If you have a diverse investment portfolio of domestic stocks, bonds, and even hard assets or other classes, you’re off to an excellent start for retirement or growing your wealth. Even so, many are surprised or reluctant to hear that they’re missing out on a large opportunity if they’re solely invested in the United States.
By diversifying globally, you have a chance to spread those nest eggs into baskets across the world, while also seeking further opportunities to grow your wealth. Yet in my decade of advising people on how to invest, I’ve seen that many are reluctant to diversify globally, or fail to believe it helps in our increasingly globalized world.
If you have the same thoughts or haven’t diversified globally yet, here are some points to consider.
Avoid Hometown Bias
Whether it’s buying our vegetables from a local farm or through our investment choices, many of us are inclined to go with selections that are close to our geographic familiarity. Our experiences and ease often mistakenly lead us to believe that we have “insider knowledge” and have made a better pick by going local.

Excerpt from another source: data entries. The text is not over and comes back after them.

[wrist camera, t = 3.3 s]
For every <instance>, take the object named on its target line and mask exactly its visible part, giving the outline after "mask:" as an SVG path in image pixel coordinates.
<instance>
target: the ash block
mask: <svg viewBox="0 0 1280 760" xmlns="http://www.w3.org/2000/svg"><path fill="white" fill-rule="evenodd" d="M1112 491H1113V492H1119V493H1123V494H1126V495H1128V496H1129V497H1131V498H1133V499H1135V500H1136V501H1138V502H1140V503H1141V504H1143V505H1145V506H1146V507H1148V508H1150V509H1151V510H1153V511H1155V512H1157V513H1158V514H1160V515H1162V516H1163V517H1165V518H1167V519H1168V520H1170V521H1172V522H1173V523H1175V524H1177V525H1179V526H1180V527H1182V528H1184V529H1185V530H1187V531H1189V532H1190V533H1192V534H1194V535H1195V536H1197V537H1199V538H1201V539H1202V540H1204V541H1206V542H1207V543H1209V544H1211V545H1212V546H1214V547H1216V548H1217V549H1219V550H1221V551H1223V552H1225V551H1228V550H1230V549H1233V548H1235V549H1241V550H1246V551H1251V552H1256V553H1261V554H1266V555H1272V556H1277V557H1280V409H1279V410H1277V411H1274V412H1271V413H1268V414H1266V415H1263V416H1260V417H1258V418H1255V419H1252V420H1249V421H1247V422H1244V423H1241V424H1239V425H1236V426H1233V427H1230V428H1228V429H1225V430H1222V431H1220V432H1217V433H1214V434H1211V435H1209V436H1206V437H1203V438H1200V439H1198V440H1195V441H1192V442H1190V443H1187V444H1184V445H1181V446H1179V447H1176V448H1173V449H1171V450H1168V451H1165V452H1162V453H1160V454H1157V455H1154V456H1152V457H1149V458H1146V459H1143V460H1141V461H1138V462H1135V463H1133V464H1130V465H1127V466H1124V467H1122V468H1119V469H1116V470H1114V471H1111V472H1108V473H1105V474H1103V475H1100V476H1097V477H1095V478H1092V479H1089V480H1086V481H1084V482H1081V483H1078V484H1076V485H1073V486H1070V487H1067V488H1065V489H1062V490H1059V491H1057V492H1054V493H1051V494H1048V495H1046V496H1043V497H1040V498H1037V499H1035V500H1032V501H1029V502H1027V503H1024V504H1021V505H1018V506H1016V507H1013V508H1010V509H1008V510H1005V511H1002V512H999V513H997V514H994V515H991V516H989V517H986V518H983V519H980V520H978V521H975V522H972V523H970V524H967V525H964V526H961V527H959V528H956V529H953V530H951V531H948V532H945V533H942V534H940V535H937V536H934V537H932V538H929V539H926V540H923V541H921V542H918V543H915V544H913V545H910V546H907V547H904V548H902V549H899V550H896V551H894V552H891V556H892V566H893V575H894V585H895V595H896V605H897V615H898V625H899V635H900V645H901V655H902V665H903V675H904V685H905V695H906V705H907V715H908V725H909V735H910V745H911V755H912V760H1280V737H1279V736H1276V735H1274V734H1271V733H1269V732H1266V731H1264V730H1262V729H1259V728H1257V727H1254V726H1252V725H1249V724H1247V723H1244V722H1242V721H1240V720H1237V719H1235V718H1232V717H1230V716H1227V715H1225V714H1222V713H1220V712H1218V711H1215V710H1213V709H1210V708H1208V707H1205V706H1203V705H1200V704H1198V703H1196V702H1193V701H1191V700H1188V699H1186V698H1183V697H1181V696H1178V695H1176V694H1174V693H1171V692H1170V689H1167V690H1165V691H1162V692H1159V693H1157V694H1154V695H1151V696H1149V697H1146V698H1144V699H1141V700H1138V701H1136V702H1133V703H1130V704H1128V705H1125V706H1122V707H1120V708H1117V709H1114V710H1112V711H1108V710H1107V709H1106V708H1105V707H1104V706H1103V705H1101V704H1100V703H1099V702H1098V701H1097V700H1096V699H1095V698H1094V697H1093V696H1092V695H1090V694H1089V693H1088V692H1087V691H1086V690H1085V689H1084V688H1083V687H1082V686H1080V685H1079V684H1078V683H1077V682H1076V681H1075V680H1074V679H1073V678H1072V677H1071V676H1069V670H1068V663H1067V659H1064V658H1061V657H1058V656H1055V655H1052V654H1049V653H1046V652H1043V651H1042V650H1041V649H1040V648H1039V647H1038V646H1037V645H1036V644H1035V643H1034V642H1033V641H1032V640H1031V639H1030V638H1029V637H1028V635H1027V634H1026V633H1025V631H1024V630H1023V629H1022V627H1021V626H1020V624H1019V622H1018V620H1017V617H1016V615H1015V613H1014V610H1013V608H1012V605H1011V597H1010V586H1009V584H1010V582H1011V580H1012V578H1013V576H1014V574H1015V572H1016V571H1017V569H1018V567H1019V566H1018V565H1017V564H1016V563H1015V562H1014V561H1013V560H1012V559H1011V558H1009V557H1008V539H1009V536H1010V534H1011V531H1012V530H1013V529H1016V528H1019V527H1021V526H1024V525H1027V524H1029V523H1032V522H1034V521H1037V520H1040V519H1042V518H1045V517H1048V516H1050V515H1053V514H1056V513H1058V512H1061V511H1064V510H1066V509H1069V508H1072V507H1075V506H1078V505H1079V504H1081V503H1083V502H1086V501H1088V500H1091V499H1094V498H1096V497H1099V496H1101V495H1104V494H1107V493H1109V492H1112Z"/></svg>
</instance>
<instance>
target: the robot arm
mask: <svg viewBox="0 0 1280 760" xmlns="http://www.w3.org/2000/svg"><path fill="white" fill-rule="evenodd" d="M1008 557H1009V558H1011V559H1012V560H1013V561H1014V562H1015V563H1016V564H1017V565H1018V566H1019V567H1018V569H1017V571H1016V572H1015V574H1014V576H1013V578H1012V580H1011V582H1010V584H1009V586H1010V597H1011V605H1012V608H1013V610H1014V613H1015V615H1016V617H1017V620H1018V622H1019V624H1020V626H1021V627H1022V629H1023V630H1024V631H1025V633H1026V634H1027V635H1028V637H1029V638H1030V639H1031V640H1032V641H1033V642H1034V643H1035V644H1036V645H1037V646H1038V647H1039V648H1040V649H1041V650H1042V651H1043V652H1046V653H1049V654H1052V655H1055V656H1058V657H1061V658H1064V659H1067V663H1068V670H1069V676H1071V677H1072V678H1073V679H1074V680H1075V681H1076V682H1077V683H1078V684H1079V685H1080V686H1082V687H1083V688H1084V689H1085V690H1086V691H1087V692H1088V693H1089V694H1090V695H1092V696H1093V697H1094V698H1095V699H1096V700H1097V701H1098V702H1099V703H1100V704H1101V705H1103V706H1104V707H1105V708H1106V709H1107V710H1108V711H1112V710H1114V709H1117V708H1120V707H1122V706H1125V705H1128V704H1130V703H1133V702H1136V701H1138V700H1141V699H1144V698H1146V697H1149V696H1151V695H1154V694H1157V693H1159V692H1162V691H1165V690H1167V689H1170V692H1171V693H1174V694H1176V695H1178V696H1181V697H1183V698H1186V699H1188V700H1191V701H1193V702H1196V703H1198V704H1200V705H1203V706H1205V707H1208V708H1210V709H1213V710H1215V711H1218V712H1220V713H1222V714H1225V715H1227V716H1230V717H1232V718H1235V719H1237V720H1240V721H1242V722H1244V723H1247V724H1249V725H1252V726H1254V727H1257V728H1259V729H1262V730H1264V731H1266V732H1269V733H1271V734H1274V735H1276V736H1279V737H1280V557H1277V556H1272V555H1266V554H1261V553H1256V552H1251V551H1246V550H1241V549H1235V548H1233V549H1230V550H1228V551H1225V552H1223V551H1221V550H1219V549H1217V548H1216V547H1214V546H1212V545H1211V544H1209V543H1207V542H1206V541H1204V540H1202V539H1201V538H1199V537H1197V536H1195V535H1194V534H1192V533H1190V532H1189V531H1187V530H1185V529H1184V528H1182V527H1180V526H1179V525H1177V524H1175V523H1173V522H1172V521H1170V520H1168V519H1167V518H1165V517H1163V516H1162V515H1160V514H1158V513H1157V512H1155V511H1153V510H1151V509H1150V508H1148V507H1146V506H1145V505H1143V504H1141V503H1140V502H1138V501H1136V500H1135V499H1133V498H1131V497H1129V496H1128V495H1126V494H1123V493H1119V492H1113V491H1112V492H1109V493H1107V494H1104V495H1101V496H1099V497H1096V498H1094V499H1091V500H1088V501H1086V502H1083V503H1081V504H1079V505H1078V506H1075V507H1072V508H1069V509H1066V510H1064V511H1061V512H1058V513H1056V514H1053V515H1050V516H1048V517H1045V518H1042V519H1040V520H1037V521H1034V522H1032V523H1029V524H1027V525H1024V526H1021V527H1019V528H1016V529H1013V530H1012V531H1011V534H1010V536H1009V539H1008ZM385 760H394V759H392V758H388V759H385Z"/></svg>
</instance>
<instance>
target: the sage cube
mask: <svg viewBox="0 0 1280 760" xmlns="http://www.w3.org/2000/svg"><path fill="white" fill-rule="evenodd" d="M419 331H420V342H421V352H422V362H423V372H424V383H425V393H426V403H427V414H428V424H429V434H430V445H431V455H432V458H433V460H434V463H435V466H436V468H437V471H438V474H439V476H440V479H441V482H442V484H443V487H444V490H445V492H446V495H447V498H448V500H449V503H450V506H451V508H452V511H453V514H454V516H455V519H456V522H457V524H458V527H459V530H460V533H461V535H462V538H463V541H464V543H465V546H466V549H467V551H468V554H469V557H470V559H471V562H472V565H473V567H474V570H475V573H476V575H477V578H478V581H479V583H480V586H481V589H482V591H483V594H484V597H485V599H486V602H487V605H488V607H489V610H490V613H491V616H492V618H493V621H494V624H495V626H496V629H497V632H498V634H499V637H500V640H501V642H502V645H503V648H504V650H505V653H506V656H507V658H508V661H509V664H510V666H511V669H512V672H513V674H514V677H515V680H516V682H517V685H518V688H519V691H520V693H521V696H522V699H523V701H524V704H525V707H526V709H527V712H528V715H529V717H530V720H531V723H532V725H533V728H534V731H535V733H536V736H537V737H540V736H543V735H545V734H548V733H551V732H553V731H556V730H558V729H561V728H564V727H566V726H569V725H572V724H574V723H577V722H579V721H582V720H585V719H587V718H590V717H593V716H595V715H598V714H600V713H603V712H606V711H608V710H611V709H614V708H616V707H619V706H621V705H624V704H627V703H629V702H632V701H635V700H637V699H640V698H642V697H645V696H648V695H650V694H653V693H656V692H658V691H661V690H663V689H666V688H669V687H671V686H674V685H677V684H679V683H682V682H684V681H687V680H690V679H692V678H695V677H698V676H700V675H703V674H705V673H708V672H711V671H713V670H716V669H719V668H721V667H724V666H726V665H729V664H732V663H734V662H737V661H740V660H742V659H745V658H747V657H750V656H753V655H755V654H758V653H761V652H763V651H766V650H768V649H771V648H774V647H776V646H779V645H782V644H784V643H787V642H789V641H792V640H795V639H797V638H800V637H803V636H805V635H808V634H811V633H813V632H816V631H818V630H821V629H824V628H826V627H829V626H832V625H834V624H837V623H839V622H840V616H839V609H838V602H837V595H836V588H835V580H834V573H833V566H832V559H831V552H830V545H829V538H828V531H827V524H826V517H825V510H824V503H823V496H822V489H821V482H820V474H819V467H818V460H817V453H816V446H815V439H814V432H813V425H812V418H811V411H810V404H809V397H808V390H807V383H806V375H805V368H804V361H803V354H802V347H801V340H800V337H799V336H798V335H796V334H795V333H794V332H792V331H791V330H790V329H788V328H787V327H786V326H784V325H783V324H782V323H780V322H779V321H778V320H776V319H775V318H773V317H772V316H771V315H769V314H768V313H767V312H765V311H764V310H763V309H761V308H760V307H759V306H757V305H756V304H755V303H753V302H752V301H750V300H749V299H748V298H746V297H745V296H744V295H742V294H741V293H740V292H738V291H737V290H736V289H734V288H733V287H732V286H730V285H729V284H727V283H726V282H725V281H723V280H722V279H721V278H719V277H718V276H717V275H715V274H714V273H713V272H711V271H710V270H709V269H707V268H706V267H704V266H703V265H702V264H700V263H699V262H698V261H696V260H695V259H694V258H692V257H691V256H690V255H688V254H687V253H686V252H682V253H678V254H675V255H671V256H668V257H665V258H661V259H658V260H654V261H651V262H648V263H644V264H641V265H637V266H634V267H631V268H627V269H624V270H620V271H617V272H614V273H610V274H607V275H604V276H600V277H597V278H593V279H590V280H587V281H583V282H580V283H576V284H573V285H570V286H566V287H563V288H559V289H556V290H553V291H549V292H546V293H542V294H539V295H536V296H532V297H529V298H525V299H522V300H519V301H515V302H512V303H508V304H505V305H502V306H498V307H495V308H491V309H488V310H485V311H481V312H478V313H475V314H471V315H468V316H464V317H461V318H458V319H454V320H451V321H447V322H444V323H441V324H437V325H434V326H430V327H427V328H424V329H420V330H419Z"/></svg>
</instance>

As I’ve stated before, this can play out in dangerous ways in the stock market, such as when you heavily invest in the firm you work for. This also holds true when it comes to investing in the U.S. versus a country that we haven’t even set foot in.
But just because you live in the U.S., you don’t necessarily have enough knowledge to beat the stock market here, or that international investments aren’t any more attractive. The truth is that living in a country won’t give you enough knowledge to fully understand its’ incredibly complex market, or that you should discredit other countries because of it.
The U.S. Doesn’t Always Win
Just like in the recent Olympic competitions, the U.S. won’t win the gold medal every single time. A wise investor will realize that despite their penchant to invest in domestic stocks, they may not be the top winner year after year. For instance, in the last 12 years (since 2015), the best-performing stock market has been one outside the U.S. Even though you may miss some bigger American wins by concentrating your investments there, you’ll also avoid big searing losses, and possibly enjoy better overall results.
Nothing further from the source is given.